EXERCISE GOAL => Retype every entry exactly, character for character.

INPUT RECORDS =>
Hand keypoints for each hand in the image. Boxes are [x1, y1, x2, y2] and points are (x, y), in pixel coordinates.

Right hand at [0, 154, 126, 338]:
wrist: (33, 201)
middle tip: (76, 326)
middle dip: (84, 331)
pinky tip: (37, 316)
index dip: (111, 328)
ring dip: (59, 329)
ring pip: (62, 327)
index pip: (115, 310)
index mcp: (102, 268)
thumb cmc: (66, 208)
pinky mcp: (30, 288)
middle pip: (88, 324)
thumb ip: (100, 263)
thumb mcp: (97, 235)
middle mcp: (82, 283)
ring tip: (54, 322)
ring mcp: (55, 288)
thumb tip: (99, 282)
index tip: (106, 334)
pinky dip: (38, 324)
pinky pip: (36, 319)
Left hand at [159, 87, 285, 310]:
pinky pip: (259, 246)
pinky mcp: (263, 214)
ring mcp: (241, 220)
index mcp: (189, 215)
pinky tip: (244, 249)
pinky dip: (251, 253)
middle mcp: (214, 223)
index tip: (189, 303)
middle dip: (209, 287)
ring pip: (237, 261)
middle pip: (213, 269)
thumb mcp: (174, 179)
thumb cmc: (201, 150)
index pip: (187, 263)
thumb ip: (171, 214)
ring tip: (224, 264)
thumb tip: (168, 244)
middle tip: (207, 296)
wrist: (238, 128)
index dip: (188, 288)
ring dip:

WRITTEN REPLY =>
Hand keypoints for each hand in the image. Boxes are [x1, y1, x2, y2] and points are (x, y), in pixel coordinates.

Right hand at [0, 154, 126, 338]:
wrist: (33, 201)
middle tip: (76, 326)
middle dip: (84, 331)
pinky tip: (37, 316)
index dip: (111, 328)
ring dip: (59, 329)
ring pip: (62, 327)
index pip: (115, 310)
index mcp: (102, 268)
thumb cmc: (66, 208)
pinky mcp: (30, 288)
middle pip: (88, 324)
thumb ip: (100, 263)
thumb mcp: (97, 235)
middle mcp: (82, 283)
ring tip: (54, 322)
ring mcp: (55, 288)
thumb tip: (99, 282)
index tip: (106, 334)
pinky dip: (38, 324)
pinky pip: (36, 319)
Left hand at [159, 87, 285, 310]:
pinky pip: (259, 246)
pinky mcp: (263, 214)
ring mcp: (241, 220)
index mcp: (189, 215)
pinky tip: (244, 249)
pinky dip: (251, 253)
middle mcp: (214, 223)
index tip: (189, 303)
middle dip: (209, 287)
ring pip: (237, 261)
middle pip: (213, 269)
thumb mcp: (174, 179)
thumb cmc: (201, 150)
index pip: (187, 263)
thumb ip: (171, 214)
ring tip: (224, 264)
thumb tip: (168, 244)
middle tip: (207, 296)
wrist: (238, 128)
index dip: (188, 288)
ring dip:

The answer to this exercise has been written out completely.